▶ _Your objective_: Copy every record below character for character, changing nothing.

---- Supplied material

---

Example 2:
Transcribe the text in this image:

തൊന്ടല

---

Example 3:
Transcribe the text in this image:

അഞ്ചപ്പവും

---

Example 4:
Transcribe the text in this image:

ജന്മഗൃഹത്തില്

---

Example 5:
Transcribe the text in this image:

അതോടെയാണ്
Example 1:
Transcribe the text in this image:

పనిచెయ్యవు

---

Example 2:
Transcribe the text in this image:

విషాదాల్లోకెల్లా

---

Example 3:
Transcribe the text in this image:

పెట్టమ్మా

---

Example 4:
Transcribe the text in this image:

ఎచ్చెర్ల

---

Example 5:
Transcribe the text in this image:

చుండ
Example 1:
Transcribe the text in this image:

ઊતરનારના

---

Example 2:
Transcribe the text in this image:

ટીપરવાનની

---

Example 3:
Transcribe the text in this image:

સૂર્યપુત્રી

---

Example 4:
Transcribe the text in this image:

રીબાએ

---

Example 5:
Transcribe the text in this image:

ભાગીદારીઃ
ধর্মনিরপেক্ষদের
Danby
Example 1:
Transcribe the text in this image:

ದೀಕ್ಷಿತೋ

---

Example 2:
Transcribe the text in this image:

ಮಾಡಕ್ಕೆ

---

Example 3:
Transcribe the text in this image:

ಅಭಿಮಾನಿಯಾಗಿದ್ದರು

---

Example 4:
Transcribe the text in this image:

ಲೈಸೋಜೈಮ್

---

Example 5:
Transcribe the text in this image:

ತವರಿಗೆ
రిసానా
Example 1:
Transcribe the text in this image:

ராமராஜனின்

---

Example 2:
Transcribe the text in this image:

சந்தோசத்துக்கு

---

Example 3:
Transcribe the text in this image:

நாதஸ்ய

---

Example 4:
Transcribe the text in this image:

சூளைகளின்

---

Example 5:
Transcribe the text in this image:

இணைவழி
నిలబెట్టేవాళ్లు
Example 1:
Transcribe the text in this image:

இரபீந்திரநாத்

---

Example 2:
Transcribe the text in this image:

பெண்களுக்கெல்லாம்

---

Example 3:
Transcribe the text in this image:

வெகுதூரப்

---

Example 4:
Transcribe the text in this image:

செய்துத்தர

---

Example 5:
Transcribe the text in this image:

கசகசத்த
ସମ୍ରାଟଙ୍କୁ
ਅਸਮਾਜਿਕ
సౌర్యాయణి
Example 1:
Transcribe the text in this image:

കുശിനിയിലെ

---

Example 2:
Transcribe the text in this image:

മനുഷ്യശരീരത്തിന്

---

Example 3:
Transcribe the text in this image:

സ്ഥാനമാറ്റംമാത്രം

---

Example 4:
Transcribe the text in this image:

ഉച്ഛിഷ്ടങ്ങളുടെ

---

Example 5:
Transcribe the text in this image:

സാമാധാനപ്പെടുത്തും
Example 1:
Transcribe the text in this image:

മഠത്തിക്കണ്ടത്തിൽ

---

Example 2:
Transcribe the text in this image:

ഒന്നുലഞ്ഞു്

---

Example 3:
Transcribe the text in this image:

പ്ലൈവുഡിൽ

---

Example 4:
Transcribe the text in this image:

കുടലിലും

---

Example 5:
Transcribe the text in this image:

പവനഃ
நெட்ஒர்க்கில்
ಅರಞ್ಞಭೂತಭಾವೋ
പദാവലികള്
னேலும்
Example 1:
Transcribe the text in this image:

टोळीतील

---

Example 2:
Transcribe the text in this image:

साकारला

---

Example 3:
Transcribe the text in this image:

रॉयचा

--------

▶ _Solution_:
---

Example 2:
Transcribe the text in this image:

തൊന്ടല

---

Example 3:
Transcribe the text in this image:

അഞ്ചപ്പവും

---

Example 4:
Transcribe the text in this image:

ജന്മഗൃഹത്തില്

---

Example 5:
Transcribe the text in this image:

അതോടെയാണ്
Example 1:
Transcribe the text in this image:

పనిచెయ్యవు

---

Example 2:
Transcribe the text in this image:

విషాదాల్లోకెల్లా

---

Example 3:
Transcribe the text in this image:

పెట్టమ్మా

---

Example 4:
Transcribe the text in this image:

ఎచ్చెర్ల

---

Example 5:
Transcribe the text in this image:

చుండ
Example 1:
Transcribe the text in this image:

ઊતરનારના

---

Example 2:
Transcribe the text in this image:

ટીપરવાનની

---

Example 3:
Transcribe the text in this image:

સૂર્યપુત્રી

---

Example 4:
Transcribe the text in this image:

રીબાએ

---

Example 5:
Transcribe the text in this image:

ભાગીદારીઃ
ধর্মনিরপেক্ষদের
Danby
Example 1:
Transcribe the text in this image:

ದೀಕ್ಷಿತೋ

---

Example 2:
Transcribe the text in this image:

ಮಾಡಕ್ಕೆ

---

Example 3:
Transcribe the text in this image:

ಅಭಿಮಾನಿಯಾಗಿದ್ದರು

---

Example 4:
Transcribe the text in this image:

ಲೈಸೋಜೈಮ್

---

Example 5:
Transcribe the text in this image:

ತವರಿಗೆ
రిసానా
Example 1:
Transcribe the text in this image:

ராமராஜனின்

---

Example 2:
Transcribe the text in this image:

சந்தோசத்துக்கு

---

Example 3:
Transcribe the text in this image:

நாதஸ்ய

---

Example 4:
Transcribe the text in this image:

சூளைகளின்

---

Example 5:
Transcribe the text in this image:

இணைவழி
నిలబెట్టేవాళ్లు
Example 1:
Transcribe the text in this image:

இரபீந்திரநாத்

---

Example 2:
Transcribe the text in this image:

பெண்களுக்கெல்லாம்

---

Example 3:
Transcribe the text in this image:

வெகுதூரப்

---

Example 4:
Transcribe the text in this image:

செய்துத்தர

---

Example 5:
Transcribe the text in this image:

கசகசத்த
ସମ୍ରାଟଙ୍କୁ
ਅਸਮਾਜਿਕ
సౌర్యాయణి
Example 1:
Transcribe the text in this image:

കുശിനിയിലെ

---

Example 2:
Transcribe the text in this image:

മനുഷ്യശരീരത്തിന്

---

Example 3:
Transcribe the text in this image:

സ്ഥാനമാറ്റംമാത്രം

---

Example 4:
Transcribe the text in this image:

ഉച്ഛിഷ്ടങ്ങളുടെ

---

Example 5:
Transcribe the text in this image:

സാമാധാനപ്പെടുത്തും
Example 1:
Transcribe the text in this image:

മഠത്തിക്കണ്ടത്തിൽ

---

Example 2:
Transcribe the text in this image:

ഒന്നുലഞ്ഞു്

---

Example 3:
Transcribe the text in this image:

പ്ലൈവുഡിൽ

---

Example 4:
Transcribe the text in this image:

കുടലിലും

---

Example 5:
Transcribe the text in this image:

പവനഃ
நெட்ஒர்க்கில்
ಅರಞ್ಞಭೂತಭಾವೋ
പദാവലികള്
னேலும்
Example 1:
Transcribe the text in this image:

टोळीतील

---

Example 2:
Transcribe the text in this image:

साकारला

---

Example 3:
Transcribe the text in this image:

रॉयचा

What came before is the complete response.